Detecting fake flysheets using computer vision

The Library has ‘legacy’ digitised content of manuscripts. Due to some limitations of the legacy system on which these manuscripts were shared many of the images have incorrect metadata. The metadata for these images is partially stored in the filename for the image. In particular many images which didn’t fit into an available category were given ‘end flysheet’ labels (this basically means part of the filename contains the string fse). These images may actually be other things like a frontcover, a scroll image, a box etc.

A screenshot of the digitised manuscript platform showing metadata about the page type of the manuscript

The library is moving to a new platform which won’t have these restrictions on possible page types. As a result there is a need/desire to find all of the images which have been given a ‘fake’ flysheet label and correct this label with the correct label.

This is a task where computer vision seems like it might be helpful.

The desired outcome

The desire of this project is to be able to use a computer vision model to check a bunch of image directories and see if there are any ‘fake’ flysheets. There are some additional constraints on the project:

  • $$$ this isn’t a funded project so can’t involve spending a bunch of money
  • related to the above, the approach to annotation has to be pragmatic - no Mechanical Turk here
  • the machine learning should fit into existing workflows (this is something we have/are spending a lot of time on)

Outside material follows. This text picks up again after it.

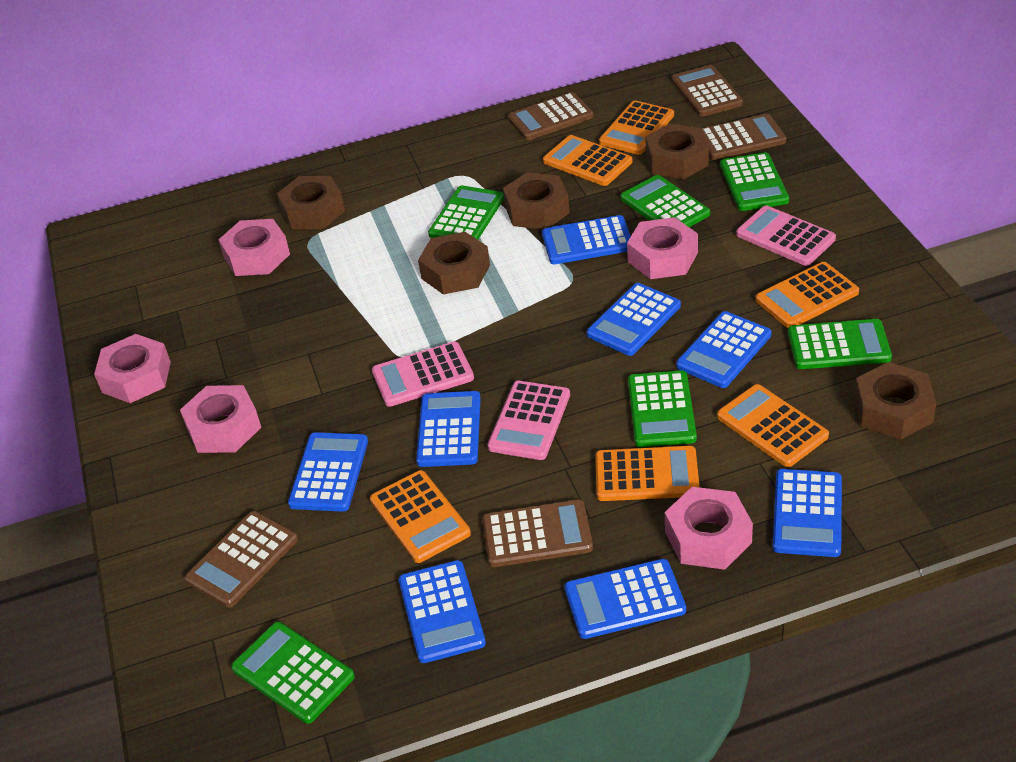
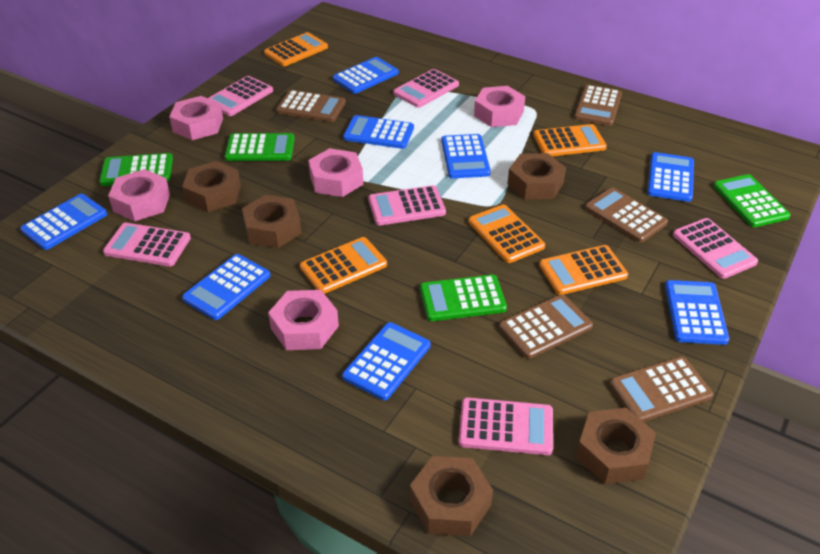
green calculator: 6 -> 4
orange calculator: 6 -> 5
pink calculator: 3 -> 6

Since this is intended to be a tl;dr I won’t go into more detail here about all of these requirements here.

flyswot

The approach we ended up with is to deploy a model using a command line tool that we’ve called flyswot. This tool can be pointed at a directory and it will recursively check for images which contain the fse pattern in the filename. These images are then checked using a computer vision model that looks check whether an image is a ‘real’ flysheet or a ‘fake’ flysheet.

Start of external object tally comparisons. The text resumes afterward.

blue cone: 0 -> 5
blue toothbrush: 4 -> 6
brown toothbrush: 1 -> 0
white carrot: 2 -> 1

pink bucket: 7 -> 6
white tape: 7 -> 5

What I have learned (so far)

This project has been a great way of turning some of the theory of ‘production’ ML into practice. In particular I have learned:

  • I’m super paranoid about domain drift.
  • (some) of how to use ONNX
  • More robust testing approaches
  • DVC (data version control)
  • and a bunch more things…

Most of these things are being documented elsewhere and will be available to share at some point in 2022. However, I will try and use this blog to document small things I’ve learned along the way too. These notes are mainly for myself. There are a lot of little things I’ve picked up from doing this project that I will forget if I don’t spend a bit of time writting up.